Please also download the [MAE self-pretrained weights](https://github.com/facebookresearch/mae), and move them to the folder of ``pretrain_weights``.

### Supervised Finetuning

The supervised finetuning instruction is in [FINETUNE.md](FINETUNE.md).
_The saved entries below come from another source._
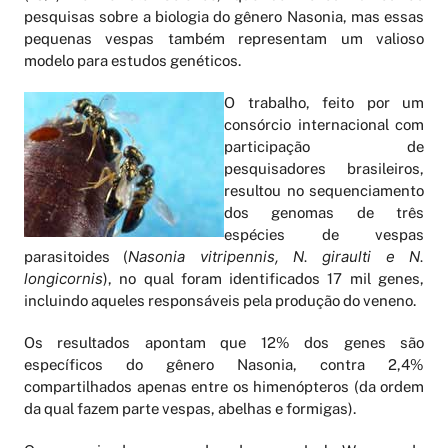
pesquisas sobre a biologia do gênero Nasonia, mas essas
pequenas vespas também representam um valioso
modelo para estudos genéticos.
O trabalho, feito por um
consórcio internacional com
participação de
pesquisadores brasileiros,
resultou no sequenciamento
dos genomas de três
espécies de vespas
Nasonia vitripennis, N. giraulti e N.
parasitoides (
longicornis
), no qual foram identificados 17 mil genes,
incluindo aqueles responsáveis pela produção do veneno.
Os resultados apontam que 12% dos genes são
específicos do gênero Nasonia, contra 2,4%
compartilhados apenas entre os himenópteros (da ordem
da qual fazem parte vespas, abelhas e formigas).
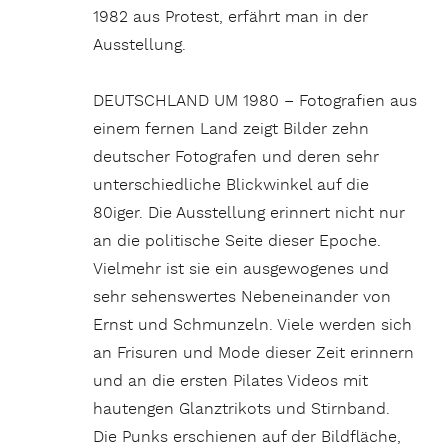
1982 aus Protest, erfährt man in der
Ausstellung.
DEUTSCHLAND UM 1980 – Fotografien aus
einem fernen Land zeigt Bilder zehn
deutscher Fotografen und deren sehr
unterschiedliche Blickwinkel auf die
80iger. Die Ausstellung erinnert nicht nur
an die politische Seite dieser Epoche.
Vielmehr ist sie ein ausgewogenes und
sehr sehenswertes Nebeneinander von
Ernst und Schmunzeln. Viele werden sich
an Frisuren und Mode dieser Zeit erinnern
und an die ersten Pilates Videos mit
hautengen Glanztrikots und Stirnband.
Die Punks erschienen auf der Bildfläche,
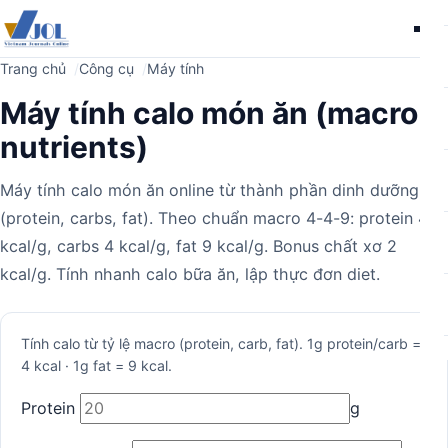
Me
Trang chủ
Công cụ
Máy tính
Máy tính calo món ăn (macro
nutrients)
Máy tính calo món ăn online từ thành phần dinh dưỡng
(protein, carbs, fat). Theo chuẩn macro 4-4-9: protein 4
kcal/g, carbs 4 kcal/g, fat 9 kcal/g. Bonus chất xơ 2
kcal/g. Tính nhanh calo bữa ăn, lập thực đơn diet.
Máy
Tính calo từ tỷ lệ macro (protein, carb, fat). 1g protein/carb =
4 kcal · 1g fat = 9 kcal.
tính
Protein
g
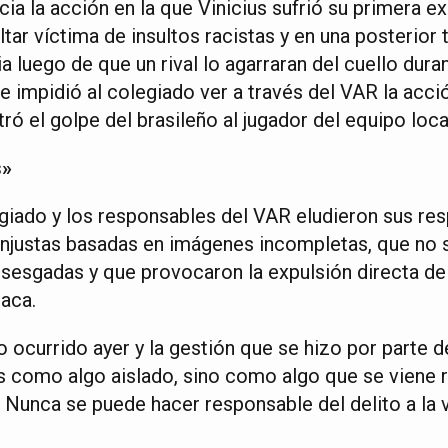
cia la acción en la que Vinicius sufrió su primera 
ultar víctima de insultos racistas y en una posterior
a luego de que un rival lo agarraran del cuello dur
se impidió al colegiado ver a través del VAR la acc
ó el golpe del brasileño al jugador del equipo loc
s»
giado y los responsables del VAR eludieron sus res
njustas basadas en imágenes incompletas, que no s
n sesgadas y que provocaron la expulsión directa de
taca.
ocurrido ayer y la gestión que se hizo por parte de
 como algo aislado, sino como algo que se viene 
 Nunca se puede hacer responsable del delito a la v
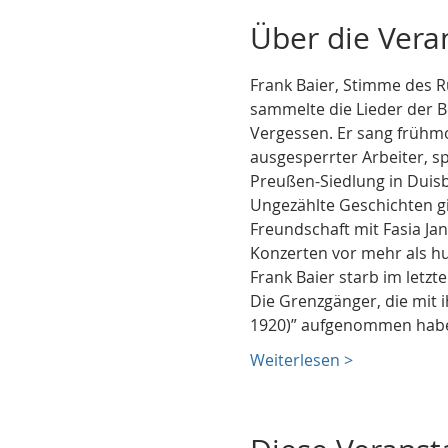
Über die Vera
Frank Baier, Stimme des R
sammelte die Lieder der B
Vergessen. Er sang frühm
ausgesperrter Arbeiter, sp
Preußen-Siedlung in Duis
Ungezählte Geschichten gi
Freundschaft mit Fasia Ja
Konzerten vor mehr als h
Frank Baier starb im letzt
Die Grenzgänger, die mit 
1920)” aufgenommen habe
Weiterlesen >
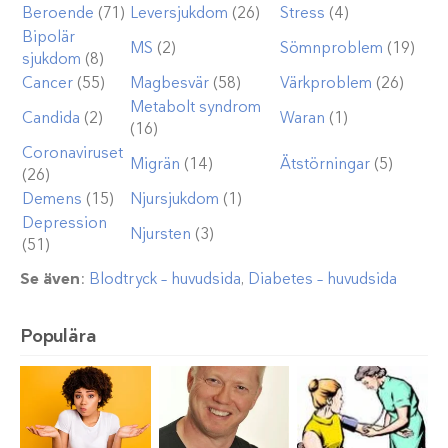
Beroende
(71)
Leversjukdom
(26)
Stress
(4)
Bipolär
MS
(2)
Sömnproblem
(19)
sjukdom
(8)
Cancer
(55)
Magbesvär
(58)
Värkproblem
(26)
Metabolt syndrom
Candida
(2)
Waran
(1)
(16)
Coronaviruset
Migrän
(14)
Ätstörningar
(5)
(26)
Demens
(15)
Njursjukdom
(1)
Depression
Njursten
(3)
(51)
Se även
:
Blodtryck – huvudsida
,
Diabetes – huvudsida
Populära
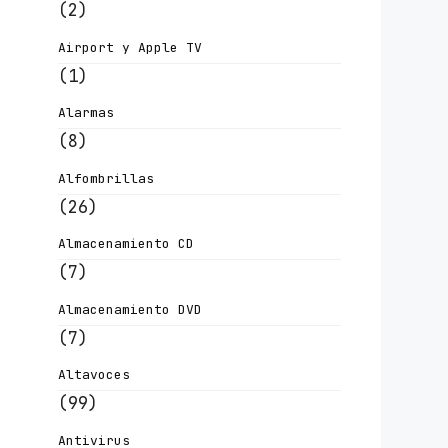
(2)
Airport y Apple TV
(1)
Alarmas
(8)
Alfombrillas
(26)
Almacenamiento CD
(7)
Almacenamiento DVD
(7)
Altavoces
(99)
Antivirus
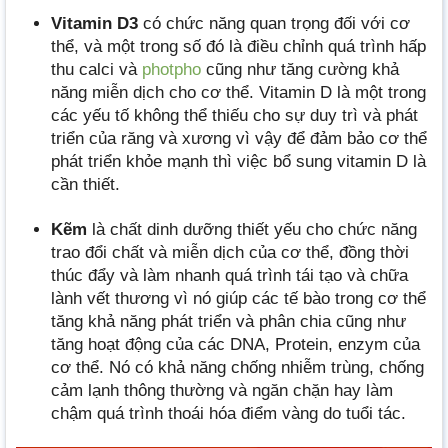
Vitamin D3
có chức năng quan trọng đối với cơ
thể, và một trong số đó là điều chỉnh quá trình hấp
thu calci và
photpho
cũng như tăng cường khả
năng miễn dịch cho cơ thể. Vitamin D là một trong
các yếu tố không thể thiếu cho sự duy trì và phát
triển của răng và xương vì vậy để đảm bảo cơ thể
phát triển khỏe mạnh thì việc bổ sung vitamin D là
cần thiết.
Kẽm
là chất dinh dưỡng thiết yếu cho chức năng
trao đổi chất và miễn dịch của cơ thể, đồng thời
thúc đẩy và làm nhanh quá trình tái tạo và chữa
lành vết thương vì nó giúp các tế bào trong cơ thể
tăng khả năng phát triển và phân chia cũng như
tăng hoạt động của các DNA, Protein, enzym của
cơ thể. Nó có khả năng chống nhiễm trùng, chống
cảm lạnh thông thường và ngăn chặn hay làm
chậm quá trình thoái hóa điểm vàng do tuổi tác.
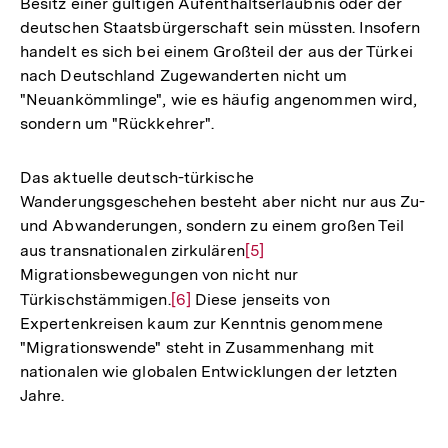
Besitz einer gültigen Aufenthaltserlaubnis oder der
deutschen Staatsbürgerschaft sein müssten. Insofern
handelt es sich bei einem Großteil der aus der Türkei
nach Deutschland Zugewanderten nicht um
"Neuankömmlinge", wie es häufig angenommen wird,
sondern um "Rückkehrer".
Das aktuelle deutsch-türkische
Wanderungsgeschehen besteht aber nicht nur aus Zu-
und Abwanderungen, sondern zu einem großen Teil
aus transnationalen zirkulären
Zur
[5]
Migrationsbewegungen von nicht nur
Auflösung
Türkischstämmigen.
Zur
[6]
Diese jenseits von
der
Expertenkreisen kaum zur Kenntnis genommene
Auflösung
Fußnote
"Migrationswende" steht in Zusammenhang mit
der
nationalen wie globalen Entwicklungen der letzten
Fußnote
Jahre.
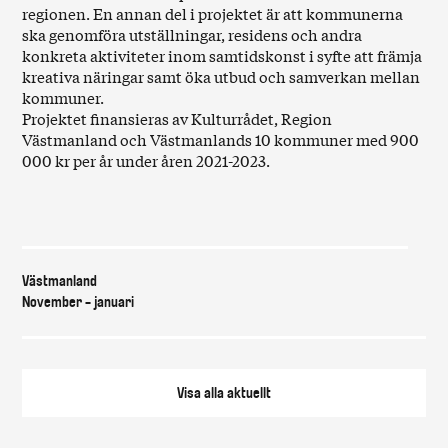
regionen. En annan del i projektet är att kommunerna
ska genomföra utställningar, residens och andra
konkreta aktiviteter inom samtidskonst i syfte att främja
kreativa näringar samt öka utbud och samverkan mellan
kommuner.
Projektet finansieras av Kulturrådet, Region
Västmanland och Västmanlands 10 kommuner med 900
000 kr per år under åren 2021-2023.
Var & när
Västmanland
November - januari
Visa alla
aktuellt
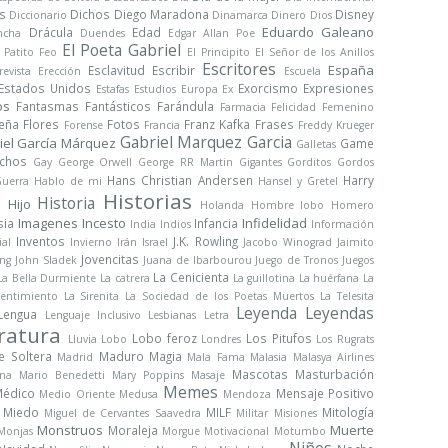
s
Dichos
Diego Maradona
Disney
Diccionario
Dinamarca
Dinero
Dios
Eduardo Galeano
Drácula
Edad
ncha
Duendes
Edgar Allan Poe
El Poeta Gabriel
l Patito Feo
El Principito
El Señor de los Anillos
Escritores
España
Esclavitud
Escribir
revista
Erección
Escuela
Estados Unidos
Exorcismo
Expresiones
Estafas
Estudios
Europa
Ex
os
Fantasmas
Fantásticos
Farándula
Farmacia
Felicidad
Femenino
Peña
Flores
Fotos
Franz Kafka
Frases
Forense
Francia
Freddy Krueger
Gabriel Marquez Garcia
iel García Márquez
Game
Galletas
chos
Gay
George Orwell
George RR Martin
Gigantes
Gorditos
Gordos
Hans Christian Andersen
Harry
uerra
Hablo de mi
Hansel y Gretel
Historias
Historia
Hijo
a
Holanda
Hombre lobo
Homero
Imagenes
Incesto
Infidelidad
sia
Infancia
India
Indios
Información
Inventos
J.K. Rowling
ial
Invierno
Irán
Israel
Jacobo Winograd
Jaimito
Jovencitas
ng
John Sladek
Juana de Ibarbourou
Juego de Tronos
Juegos
La Cenicienta
La Bella Durmiente
La catrera
La guillotina
La huérfana
La
sentimiento
La Sirenita
La Sociedad de los Poetas Muertos
La Telesita
Leyenda
Leyendas
Lengua
Lenguaje Inclusivo
Lesbianas
Letra
ratura
Lobo feroz
Los Pitufos
Lluvia
Lobo
Londres
Los Rugrats
e Soltera
Maduro
Magia
Madrid
Mala Fama
Malasia
Malasya Airlines
Mascotas
Masturbación
na
Mario Benedetti
Mary Poppins
Masaje
Memes
édico
Mensaje Positivo
Medio Oriente
Medusa
Mendoza
Miedo
MILF
Mitología
Miguel de Cervantes Saavedra
Militar
Misiones
Monstruos
Muerte
Moraleja
Monjas
Morgue
Motivacional
Motumbo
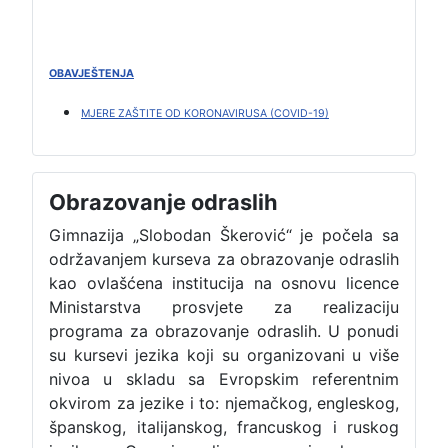
OBAVJEŠTENJA
MJERE ZAŠTITE OD KORONAVIRUSA (COVID-19)
Obrazovanje odraslih
Gimnazija „Slobodan Škerović“ je počela sa
održavanjem kurseva za obrazovanje odraslih
kao ovlašćena institucija na osnovu licence
Ministarstva prosvjete za realizaciju
programa za obrazovanje odraslih. U ponudi
su kursevi jezika koji su organizovani u više
nivoa u skladu sa Evropskim referentnim
okvirom za jezike i to: njemačkog, engleskog,
španskog, italijanskog, francuskog i ruskog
### Semi-supervised Finetuning

The semi-supervised finetuning instruction is in [SEMIVIT.md](SEMIVIT.md).

### Results

If the model is self-pretrained, the results would be close to the following (with some minor variance):

| model | method | acc@1% IN | acc@10% IN | acc@100% IN |
| :---: | :---: | :---: | :---: | :---: |
| ViT-Base | Finetune | 57.4 | 73.7 | 83.7 |
| ViT-Base | Semi-ViT | 71.0 | 79.7 | - |
| ViT-Large | Finetune | 67.1 | 79.2 | 86.0 |
| ViT-Large | Semi-ViT | 77.3 | 83.3 | - |
| ViT-Huge | Finetune | 71.5 | 81.4 | 86.9 |
| ViT-Huge | Semi-ViT | 80.0 | 84.3 | - |

If the model is not self-pretrained, the results would be close to the following (with some minor variance):

| model | method | acc@10% IN |
| :---: | :---: | :---: |
| ViT-Small | Finetune | 56.2 |
| ViT-Small | Semi-ViT | 70.9 |
| ViT-Base | Finetune | 57.0 |
| ViT-Base | Semi-ViT | 73.5 |
| ConvNeXT-Tiny | Finetune | 61.2 |
| ConvNeXT-Tiny | Semi-ViT | 74.1 |
| ConvNeXT-Small | Finetune | 64.1 |
| ConvNeXT-Small | Semi-ViT | 75.1 |

### License

This project is under the Apache-2.0 license. See [LICENSE](LICENSE) for details.